MARKET GAUGE- Confirmed Uptrend
OVERVIEW- The major indices confirmed an attempted rally that started on 10/30 Wednesday by rallying over 2% on an increase in trading volume. It remains to be seen how much traction this rally receives but I think its important to note a few things. Firstly, the market high of September marks a top and a possible change trend until that high is taken out. So, in spite of the newly confirmed uptrend we have to consider we may possibly have new longer to intermediate term trend in place as all signals should be taken seriously. Secondly, we are in a historically positive seasonality period that may help propel this recent rally into the end of the year. Lastly, we also have to recognize that these V-shaped recoveries that print on the charts can be hard to sustain on a shorter term basis. Furthermore, these recoveries are running into some important support/resistance zones on the charts. As usual, the market prints a grey area for traders to navigate thru and as a result they should continue to monitor the health of the general market on a daily and weekly basis, as we do here, while also paying close attention to the action of individual leading stocks. Although our Market Gauge is in “Confirmed Uptrend” mode we feel it would be prudent for bullish traders to get long slowly until the indices prove themselves further, rather than jumping in with both feet. Now, let’s take our weekend run thru the four index charts we monitor here.
SPY- Our confirmed follow thru signal on Wednesday sent the S&P 500 ETF right up into an important support/resistance zone near the $280 level that dates back to March of this year. This V-Shaped recovery that is marked on the chart below traveled over 8% off the corrective lows, registered on 10/29, in just seven sessions. This is a large move in a short period of time and these sharp retracements can be hard to sustain without some type of consolidation over the shorter term, especially as they run into prior support resistance zones on the charts. I think the next couple weeks will prove to be very interesting as positive seasonality may be enough to push prices higher, however, many bears lick their chops when they see these type of set ups on the charts. With a confirmed uptrend in place we will now monitor distribution days in the volume pane and we can see that the ETF did register its first day of distribution of this rally on Friday. Occasional distribution days are normal and acceptable until they start to mount to 5-7 days within a 20-25 session period which would start to put us in a cautionary stance. It is also important to note that distribution days that register quickly on the heels of newly confirmed rallies can raise the odds of failure. Confirmed uptrend or not, cautionary trading may still be the best route into the end of the year.
NASDAQ- The Nasdaq Composite underperformed on Friday losing 1.65%, however if we were to overlay these two charts on top of each other one would be hard pressed to tell the difference. Both charts are challenged by their 50 and 200 day EMA’s as they trade up into resistance areas. The congestion zone for the Composite is a bit wider than that of the S&P 500 ETF ranging from near 7500 to about 7630. Interestingly, the Nasdaq did not register a distribution day while the three other indices we cover here did, which is important because distribution days in close proximity to follow thru days raise the failure rate of newly confirmed uptrends.
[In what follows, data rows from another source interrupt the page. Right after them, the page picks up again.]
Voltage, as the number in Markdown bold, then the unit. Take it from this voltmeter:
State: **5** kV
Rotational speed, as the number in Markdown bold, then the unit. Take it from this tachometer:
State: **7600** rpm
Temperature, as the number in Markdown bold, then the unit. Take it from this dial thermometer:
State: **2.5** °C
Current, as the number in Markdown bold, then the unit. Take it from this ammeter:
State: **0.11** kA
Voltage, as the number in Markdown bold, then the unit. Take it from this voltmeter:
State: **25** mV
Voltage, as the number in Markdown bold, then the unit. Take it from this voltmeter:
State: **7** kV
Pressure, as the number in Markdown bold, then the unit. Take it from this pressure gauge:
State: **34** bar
QQQ- The Nasdaq 100 rallied hard on Wednesdays follow thru session blasting thru the 200 day EMA and trading right up to the 50 day EMA. This is an interesting area for the index as the 50 day EMA is running concurrently with a major support/resistance zone near $175. Once again we have a sharp V-shaped retracement rally that printed on the chart with plenty of overhead resistance to work thru. The 100 did register a distribution session on Friday as well and closed right on the 200 day EMA after slashing thru it intraday.
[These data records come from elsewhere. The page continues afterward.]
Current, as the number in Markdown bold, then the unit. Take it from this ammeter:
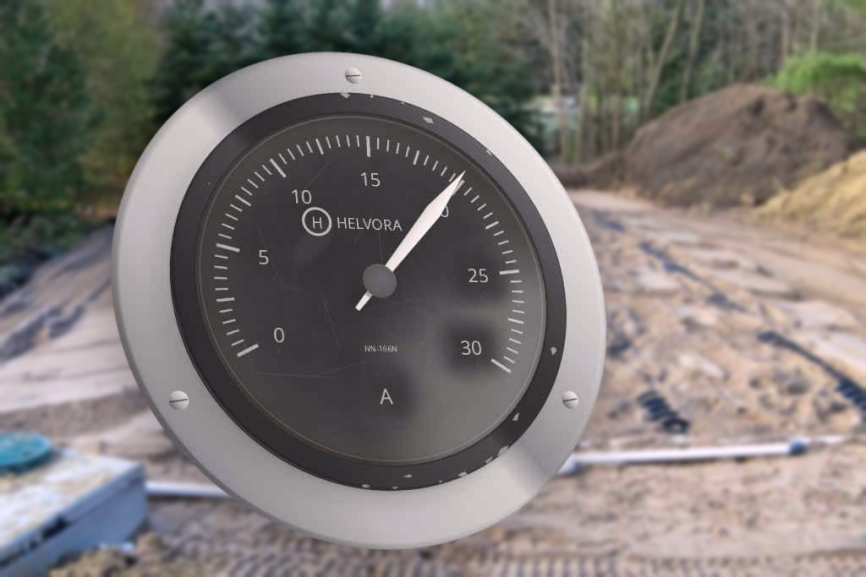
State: **19.75** A
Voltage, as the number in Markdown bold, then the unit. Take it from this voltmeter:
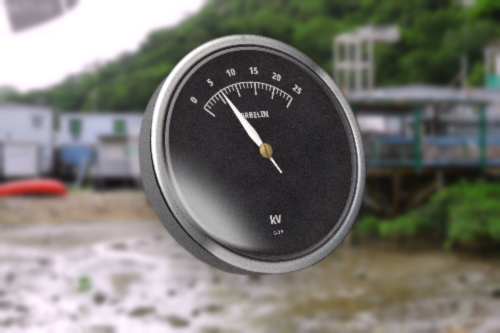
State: **5** kV
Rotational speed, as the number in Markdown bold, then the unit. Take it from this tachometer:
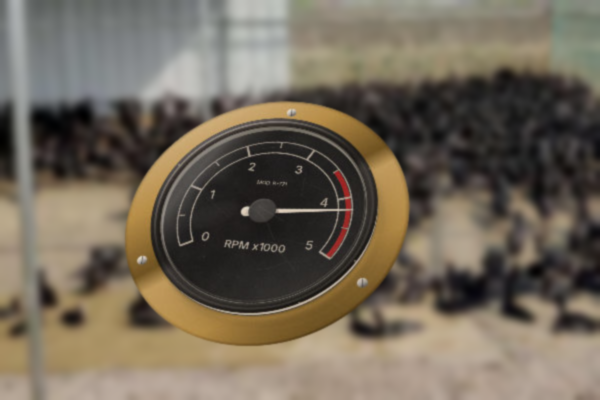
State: **4250** rpm
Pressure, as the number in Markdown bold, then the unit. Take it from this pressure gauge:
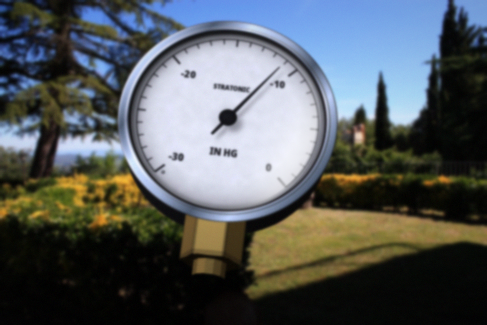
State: **-11** inHg
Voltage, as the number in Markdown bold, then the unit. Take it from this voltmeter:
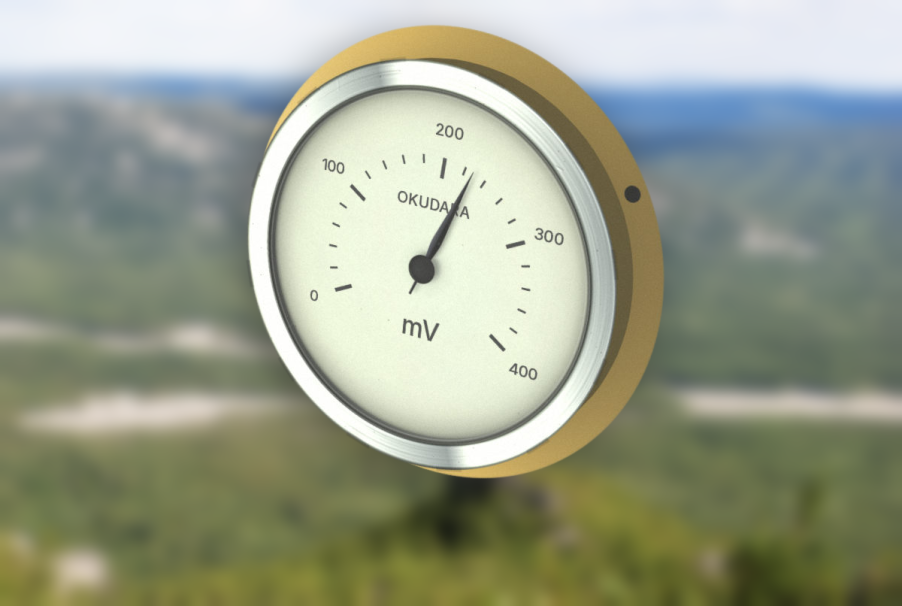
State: **230** mV
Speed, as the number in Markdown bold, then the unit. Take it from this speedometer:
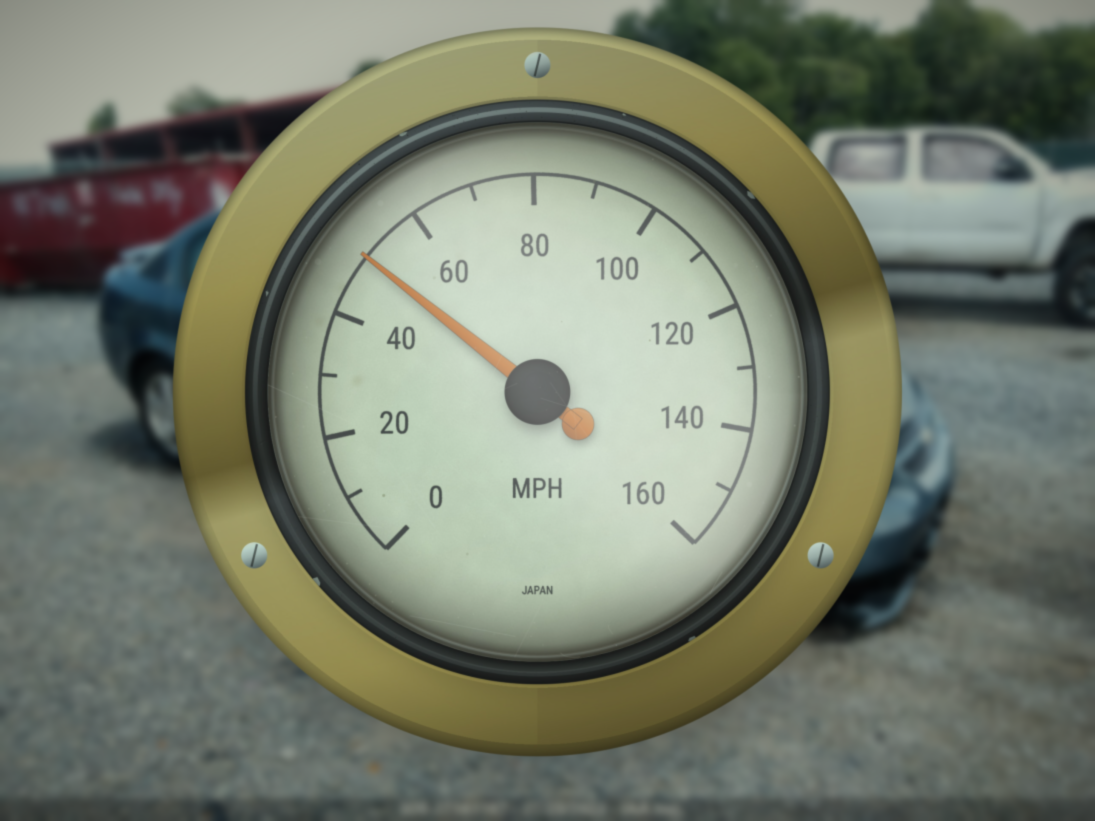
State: **50** mph
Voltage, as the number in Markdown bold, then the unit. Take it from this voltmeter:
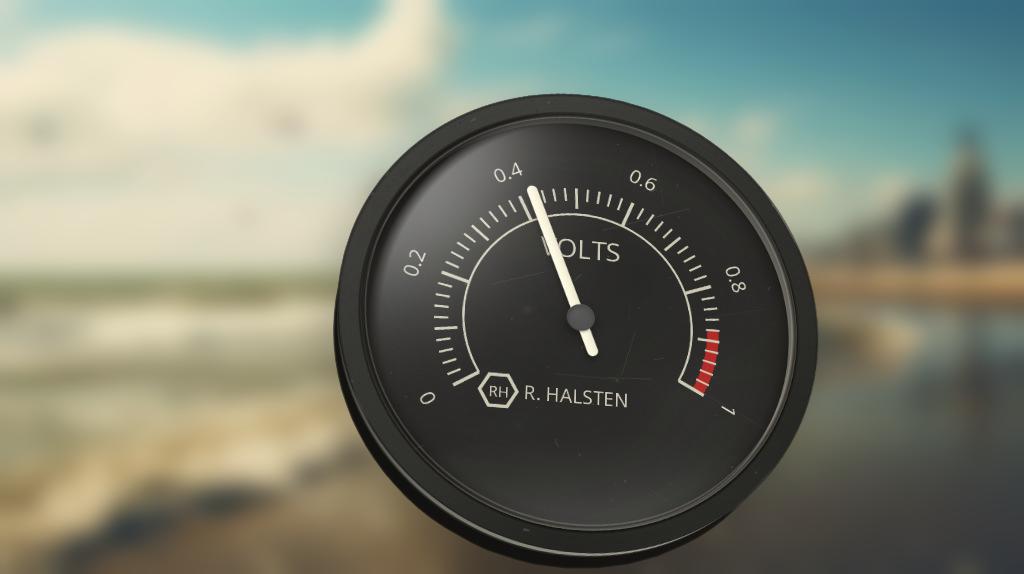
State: **0.42** V
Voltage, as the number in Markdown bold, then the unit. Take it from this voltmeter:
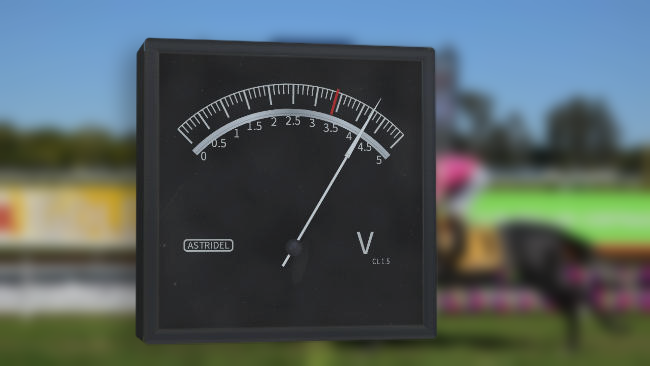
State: **4.2** V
IWM- The underperforming Small Cap ETF has been staging a fierce recovery of its own after a nasty decline of over 16% in a short period of time. The index is facing an area of resistance near $160 with plenty of overhead supply above that level that could possibly plague the index down the road. The index also sports an extra bearish development on the charts that the others don’t in the form of a bearish moving cross over of the 200 day and 50 day EMA’s. The index did register a distribution day on Friday in a rather ugly session with a loss of 1.85%. A heavy challenge lies ahead for this index.